Créé en 2007 et légalisé en 2010, le Fonds National pour l’Insertion des Jeunes (FONIJ) avait pour mission de promouvoir l’entrepreneuriat, financer des projets productifs et soutenir la création d’emplois. Mais dix-huit ans plus tard, le constat est amer : rares sont les bénéficiaires qui ont réellement utilisé ces ressources pour entreprendre.
Selon plusieurs témoignages, nombre de jeunes préfèrent détourner les prêts pour financer leur départ clandestin vers l’Europe, festoyer dans les night-clubs ou encore investir dans des projets fictifs. Certains finissent tragiquement dans le désert ou engloutis par la Méditerranée, emportant avec eux l’argent du FONIJ.
Officiellement placé sous la tutelle du ministère de la Jeunesse et des Sports, le FONIJ devait financer des initiatives génératrices de revenus, appuyer les collectivités et accompagner les jeunes dans la mise en œuvre de leurs projets. Mais sur le terrain, l’ambition initiale est minée par plusieurs facteurs :
- le manque de suivi des prêts,
- la complicité présumée de certains responsables,
- le refus délibéré de remboursement par certains bénéficiaires,
- l’attrait des jeunes pour l’immigration clandestine,
- et le rejet massif des secteurs agricole et informel, pourtant les principaux pourvoyeurs d’emplois.
Les enquêtes menées révèlent des dérives inquiétantes. Un bénéficiaire, censé installer une usine de transformation de piment en poudre, a fui au Canada avec les fonds. Un autre, policier de métier, aurait bénéficié de la complicité d’un directeur général pour encaisser 75 millions de GNF destinés à une ferme avicole jamais réalisée. Certains jeunes ont utilisé les prêts pour migrer vers la Libye avant de périr en mer.
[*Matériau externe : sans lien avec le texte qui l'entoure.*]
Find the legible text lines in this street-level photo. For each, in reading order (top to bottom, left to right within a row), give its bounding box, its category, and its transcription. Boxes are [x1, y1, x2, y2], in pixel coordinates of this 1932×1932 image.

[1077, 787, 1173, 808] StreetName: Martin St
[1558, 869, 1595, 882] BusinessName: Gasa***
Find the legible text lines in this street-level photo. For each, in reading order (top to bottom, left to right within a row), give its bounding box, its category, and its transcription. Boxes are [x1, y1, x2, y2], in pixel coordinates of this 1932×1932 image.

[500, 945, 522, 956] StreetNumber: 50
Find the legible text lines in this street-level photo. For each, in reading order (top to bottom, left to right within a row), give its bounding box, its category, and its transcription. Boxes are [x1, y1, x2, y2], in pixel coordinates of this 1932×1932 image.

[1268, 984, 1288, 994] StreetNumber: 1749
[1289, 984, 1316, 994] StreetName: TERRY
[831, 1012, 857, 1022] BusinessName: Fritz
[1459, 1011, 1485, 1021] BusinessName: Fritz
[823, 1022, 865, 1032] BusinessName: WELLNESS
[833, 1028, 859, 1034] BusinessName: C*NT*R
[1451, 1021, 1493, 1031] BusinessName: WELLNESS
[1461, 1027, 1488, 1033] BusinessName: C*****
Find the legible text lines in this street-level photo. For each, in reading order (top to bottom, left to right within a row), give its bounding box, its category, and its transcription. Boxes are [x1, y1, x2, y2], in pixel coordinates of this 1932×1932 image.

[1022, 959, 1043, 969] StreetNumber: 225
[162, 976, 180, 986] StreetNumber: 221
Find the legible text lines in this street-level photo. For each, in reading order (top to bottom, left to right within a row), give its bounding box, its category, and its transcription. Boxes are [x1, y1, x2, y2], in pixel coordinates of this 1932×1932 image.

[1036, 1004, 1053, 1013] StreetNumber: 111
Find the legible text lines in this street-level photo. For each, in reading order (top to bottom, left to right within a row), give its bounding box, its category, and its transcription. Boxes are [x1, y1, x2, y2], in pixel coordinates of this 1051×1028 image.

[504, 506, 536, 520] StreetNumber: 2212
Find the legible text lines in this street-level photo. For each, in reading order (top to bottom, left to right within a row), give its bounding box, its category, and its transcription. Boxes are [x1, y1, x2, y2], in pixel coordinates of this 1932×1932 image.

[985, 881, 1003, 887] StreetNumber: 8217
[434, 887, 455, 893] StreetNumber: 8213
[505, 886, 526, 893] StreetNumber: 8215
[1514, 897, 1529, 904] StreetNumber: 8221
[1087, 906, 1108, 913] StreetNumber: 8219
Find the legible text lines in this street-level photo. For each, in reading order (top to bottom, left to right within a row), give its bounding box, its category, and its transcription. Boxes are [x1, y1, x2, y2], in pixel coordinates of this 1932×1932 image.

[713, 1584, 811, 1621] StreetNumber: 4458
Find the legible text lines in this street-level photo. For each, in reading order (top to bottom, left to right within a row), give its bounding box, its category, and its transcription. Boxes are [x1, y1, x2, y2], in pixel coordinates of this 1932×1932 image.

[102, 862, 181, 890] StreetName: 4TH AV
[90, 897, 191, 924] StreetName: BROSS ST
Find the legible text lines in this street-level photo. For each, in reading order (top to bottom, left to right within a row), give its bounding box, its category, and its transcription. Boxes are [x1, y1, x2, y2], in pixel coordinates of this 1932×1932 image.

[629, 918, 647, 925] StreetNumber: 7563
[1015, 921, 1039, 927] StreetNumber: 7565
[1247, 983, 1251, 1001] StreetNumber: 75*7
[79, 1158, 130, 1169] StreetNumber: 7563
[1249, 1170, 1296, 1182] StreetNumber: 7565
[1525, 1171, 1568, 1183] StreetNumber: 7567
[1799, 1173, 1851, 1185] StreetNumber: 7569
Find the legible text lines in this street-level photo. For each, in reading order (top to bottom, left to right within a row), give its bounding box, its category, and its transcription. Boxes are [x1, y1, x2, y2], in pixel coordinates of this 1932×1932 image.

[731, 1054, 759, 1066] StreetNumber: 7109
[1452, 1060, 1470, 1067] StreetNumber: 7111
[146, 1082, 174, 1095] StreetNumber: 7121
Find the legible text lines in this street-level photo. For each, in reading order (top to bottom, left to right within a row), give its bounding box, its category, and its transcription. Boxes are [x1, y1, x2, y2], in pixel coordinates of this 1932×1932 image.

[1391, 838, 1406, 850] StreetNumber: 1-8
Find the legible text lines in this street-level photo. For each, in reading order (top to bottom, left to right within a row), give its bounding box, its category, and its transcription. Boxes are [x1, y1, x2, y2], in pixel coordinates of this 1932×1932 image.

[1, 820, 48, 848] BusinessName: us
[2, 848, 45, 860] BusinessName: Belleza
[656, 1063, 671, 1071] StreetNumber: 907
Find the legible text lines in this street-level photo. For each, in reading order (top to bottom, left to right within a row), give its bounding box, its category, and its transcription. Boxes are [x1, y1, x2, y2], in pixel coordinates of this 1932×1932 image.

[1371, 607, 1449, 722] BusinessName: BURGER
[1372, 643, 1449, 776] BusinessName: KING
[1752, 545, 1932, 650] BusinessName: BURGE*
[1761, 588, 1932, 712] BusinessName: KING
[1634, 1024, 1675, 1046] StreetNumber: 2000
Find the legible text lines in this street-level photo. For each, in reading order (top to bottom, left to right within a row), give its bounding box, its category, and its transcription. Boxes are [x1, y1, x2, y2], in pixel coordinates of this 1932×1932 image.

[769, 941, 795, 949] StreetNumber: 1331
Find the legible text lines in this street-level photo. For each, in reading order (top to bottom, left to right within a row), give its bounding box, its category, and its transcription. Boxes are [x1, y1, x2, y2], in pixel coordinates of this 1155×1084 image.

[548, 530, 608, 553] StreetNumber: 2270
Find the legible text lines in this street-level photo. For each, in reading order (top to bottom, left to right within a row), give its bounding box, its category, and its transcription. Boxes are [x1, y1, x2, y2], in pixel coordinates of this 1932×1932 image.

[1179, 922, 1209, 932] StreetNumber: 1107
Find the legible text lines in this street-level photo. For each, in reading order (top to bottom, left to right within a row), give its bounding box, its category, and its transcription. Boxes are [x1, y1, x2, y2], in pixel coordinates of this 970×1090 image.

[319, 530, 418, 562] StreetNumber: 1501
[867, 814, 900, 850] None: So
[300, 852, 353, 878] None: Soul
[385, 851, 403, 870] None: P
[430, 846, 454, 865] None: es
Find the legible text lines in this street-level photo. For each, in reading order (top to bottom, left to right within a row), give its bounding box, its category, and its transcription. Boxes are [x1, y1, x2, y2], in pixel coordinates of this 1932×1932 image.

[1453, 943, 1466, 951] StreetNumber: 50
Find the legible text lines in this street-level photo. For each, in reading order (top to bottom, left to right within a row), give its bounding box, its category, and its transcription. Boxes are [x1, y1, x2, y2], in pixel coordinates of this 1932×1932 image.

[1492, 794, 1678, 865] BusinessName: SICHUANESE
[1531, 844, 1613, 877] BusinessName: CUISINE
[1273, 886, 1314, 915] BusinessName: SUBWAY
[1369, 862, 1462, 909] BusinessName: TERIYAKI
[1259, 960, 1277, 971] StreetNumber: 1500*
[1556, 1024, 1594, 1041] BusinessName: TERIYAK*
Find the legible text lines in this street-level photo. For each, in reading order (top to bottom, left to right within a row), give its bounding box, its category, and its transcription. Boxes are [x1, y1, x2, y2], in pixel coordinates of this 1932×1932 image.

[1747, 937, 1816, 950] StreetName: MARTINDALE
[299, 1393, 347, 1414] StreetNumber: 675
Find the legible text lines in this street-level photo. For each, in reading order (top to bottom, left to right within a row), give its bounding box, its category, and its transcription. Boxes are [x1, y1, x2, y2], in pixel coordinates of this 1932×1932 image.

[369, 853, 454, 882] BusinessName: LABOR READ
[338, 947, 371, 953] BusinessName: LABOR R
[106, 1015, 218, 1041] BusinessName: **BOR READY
Ces détournements répétés fragilisent la crédibilité du programme et aggravent la vulnérabilité des jeunes, pourtant censés être les premiers bénéficiaires.
Au-delà des fraudes, la désaffection des jeunes pour le FONIJ révèle un problème structurel. Beaucoup rêvent d’un emploi public inaccessible, ignorent les opportunités du secteur informel et se montrent réticents face aux métiers agricoles. Ce décalage entre aspirations et réalités du marché du travail accentue les frustrations et alimente l’exode.
Experts et anciens responsables du FONIJ appellent à une refonte profonde du dispositif. Les jeunes doivent être préparés, dès l’école, à l’entrepreneuriat et à la formation professionnelle, plutôt que de s’accrocher à l’illusion du salariat public. Par ailleurs, un mécanisme rigoureux de suivi et de remboursement doit être rétabli, sous peine de voir les fonds d’insertion devenir une « caisse noire » pour projets fictifs et voyages clandestins.
Si rien n’est fait, préviennent plusieurs observateurs, le désenchantement des nouvelles générations pourrait déboucher sur de graves tensions sociales.